Mientras, en el castillo, una vieja bruja habla con su espejo. Triste y enfadada por ver sus arrugas cada vez más acentuadas, le pregunta si ella, siendo vieja, sigue siendo la más bella. Y el espejo, como de mentiras no entiende, le responde que no. Blancanieves es ahora la más bella.
Como nadie le abría la puerta a Blancanieves, decidió entrar y allí se encontró con 7 camas, 7 vasos, 7 platos y 7 todo.

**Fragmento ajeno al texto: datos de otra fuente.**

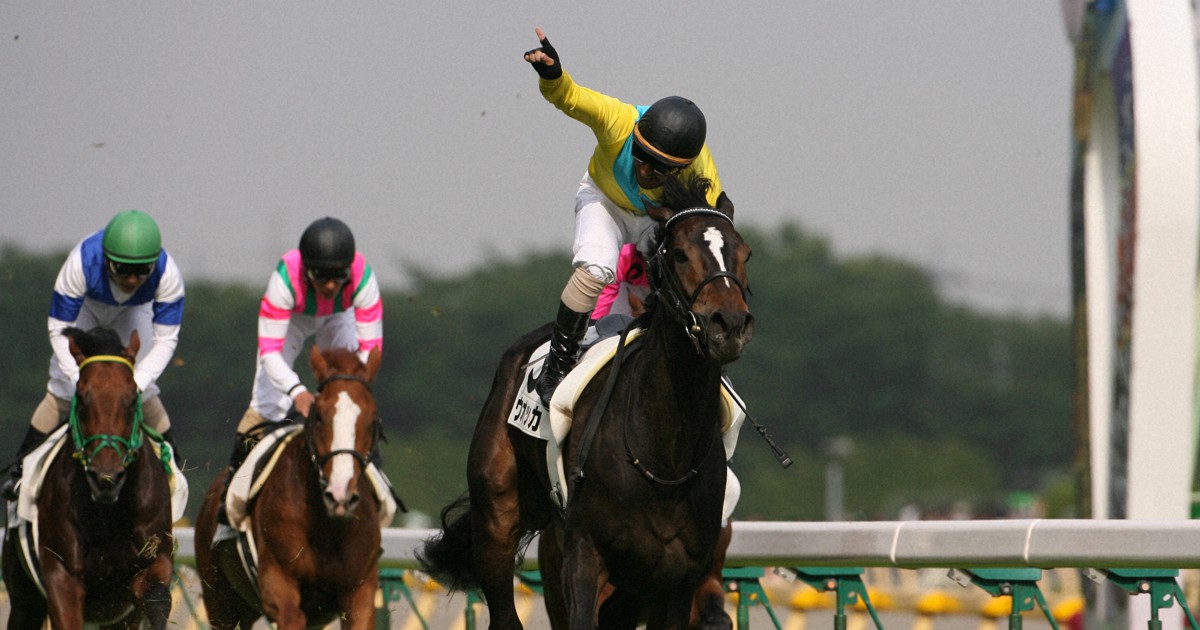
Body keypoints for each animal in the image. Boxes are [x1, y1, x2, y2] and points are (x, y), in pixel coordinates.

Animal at [1, 327, 176, 630]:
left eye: (132, 398)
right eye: (82, 398)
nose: (106, 477)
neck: (108, 514)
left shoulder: (150, 567)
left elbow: (156, 600)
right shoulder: (62, 578)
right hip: (24, 598)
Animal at [194, 346, 385, 630]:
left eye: (371, 418)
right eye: (319, 416)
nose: (339, 495)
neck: (326, 527)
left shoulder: (359, 594)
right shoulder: (279, 588)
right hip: (219, 600)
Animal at [419, 173, 754, 630]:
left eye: (745, 253)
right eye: (681, 254)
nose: (729, 324)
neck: (664, 451)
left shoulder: (680, 577)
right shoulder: (584, 553)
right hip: (499, 517)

Hasta 7 váteres.
La reina manda a un cazador a matarla, pero este al verla tan bella, blanca, e indefensa no tiene valor para llevar a cabo tan cruel sacrificio. La reina desesperada prefiere ir ella.
Mientras tanto Blancanieves ya ha conocido a los 7 enanitos y estos la quieren con locura. Se han ido a trabajar a la mina y ella está sola limpiando la casa.
La reina llega fiingiiendo ser una vendedora de manzanas. Le vende una de ellas, la mas roja y apetitosa que contiene veneno. La muerte, le pega un bocado y muere.
La reina se convierte en Steve Jobs y coge la manzana con un bocado y decide crear los productos Apple. Se forra. Se hace la cirugía estética y vuelve a ser la mas bella del reino.
Blancanieves sigue muerta de envidia con su Windows 7.